Abderrahmane Chelguem : « Je ne cherche pas le pouvoir. Je veux un État libyen libre et indépendant »
Interviewé pour la première fois par un journal algérien, Abderrahmane Chelguem, député libyen à l’Onu a dit que Mouammar Kadhafi avait tenté de semer de la « fitna » dans le sud algérien et de soutenir les Touareg pour fonder un État pour ces derniers dans le Sud algérien, au nord du Mali et du Niger.Il convient de souligner qu’en 2007, Echorouk avait parlé de la conspiration de Kadhafi sur l’Algérie et son souhait de créer un Etat de touareg au sud de l’Algérie. A la parution de l’article sur le quotidien Echorouk, Mouammar Kadhafi avait déposé plainte contre l’entreprise.

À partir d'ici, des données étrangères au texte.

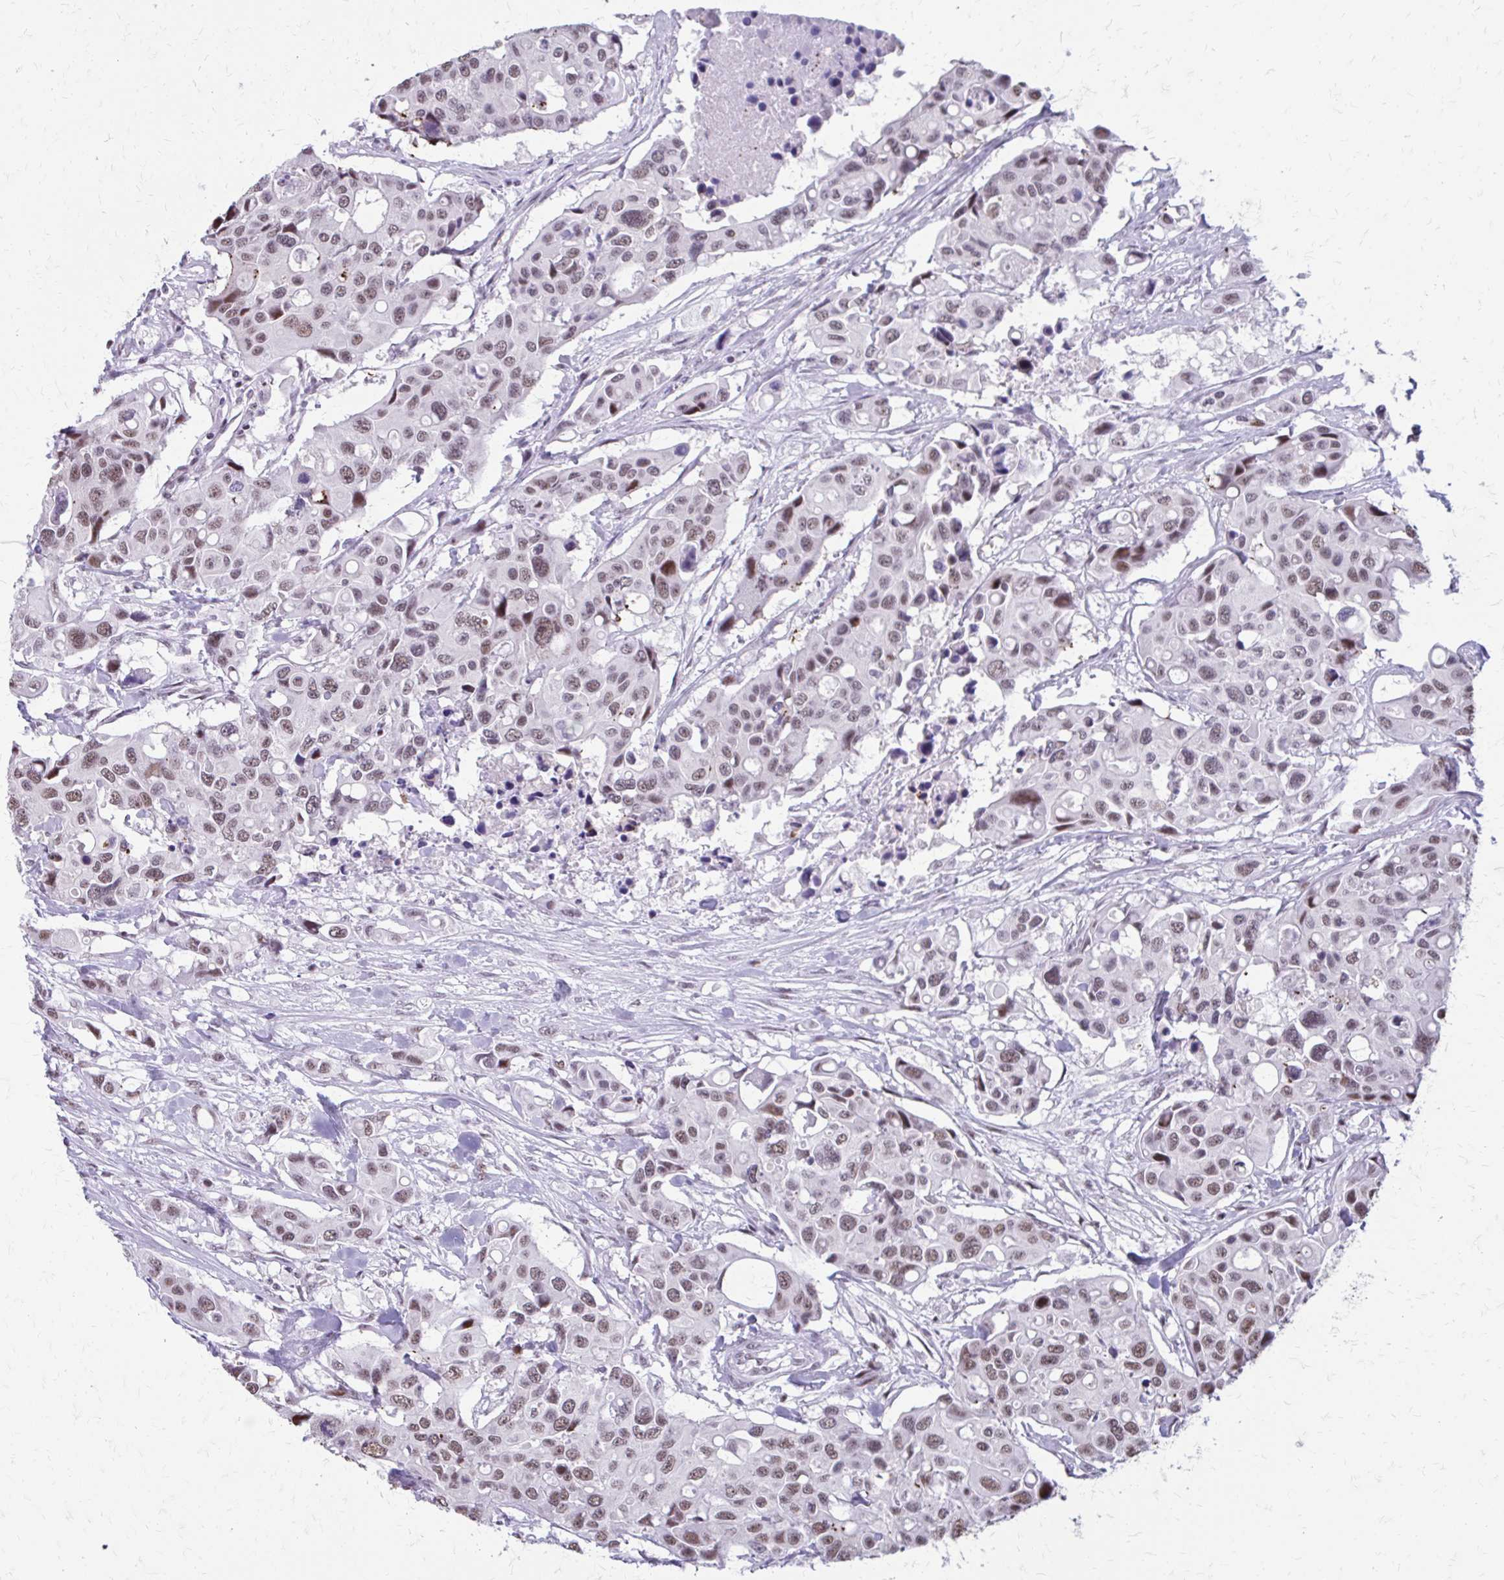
{"staining": {"intensity": "moderate", "quantity": ">75%", "location": "nuclear"}, "tissue": "colorectal cancer", "cell_type": "Tumor cells", "image_type": "cancer", "snomed": [{"axis": "morphology", "description": "Adenocarcinoma, NOS"}, {"axis": "topography", "description": "Colon"}], "caption": "Colorectal cancer (adenocarcinoma) stained with immunohistochemistry reveals moderate nuclear staining in about >75% of tumor cells.", "gene": "SS18", "patient": {"sex": "male", "age": 77}}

Abderrahmane Chelguem : Ce qui se passe sur le terrain démontre que l’opposition gagne du terrain. Les opposants au pouvoir prennent le contrôle des villages et villes de la région du mont-bleu située au sud de Tripoli, les insurgés de Misrata avancent vers Zlitan. Mouammar Kadhafi est demandé par la Cour pénale internationale (CPI) pour ses crimes contre l’humanité qu’il a commis. Il est sous pression militaire internationale.
Echorouk : Comment imaginez-vous la fin de Kadhafi ?
Abderrahmane Chelguem : Je crois qu’il va fuir le pays.
Echorouk : Mais à l’heure actuelle les brigades sécuritaires du pouvoir résistent face aux raids aériens de l’Alliance atlantique. Quel est ce secret ?
Abderrahmane Chelguem : Les brigades sécuritaires souffrent de cassures internes notamment à Tripoli. D’ailleurs, plusieurs personnalités du gouvernement ont démissionné face à la répression sanglante du régime.
Echorouk : Y a-t-il d’initiatives pacifiques évitant l’effusion de sang face à l’insistance de Kadhafi de continuer de tirer sur les manifestants ?
Abderrahmane Chelguem : Il n’y aucune sortie de crise sans le départ de Mouammar Kadhafi.
Echorouk : Quel est votre commentaire sur la reconnaissance du CNT par la Tunisie ?
Abderrahmane Chelguem : Dès le début, la Tunisie avait soutenu le peuple libyen. Elle est le leader dans le vent de changement qu’a connu le monde arabe. Nous avons d’étroites relations avec le peuple tunisien et des liens sociohistoriques. Le peuple tunisien a également accueilli les civils libyens qui ont fui le pays ainsi que les insurgés.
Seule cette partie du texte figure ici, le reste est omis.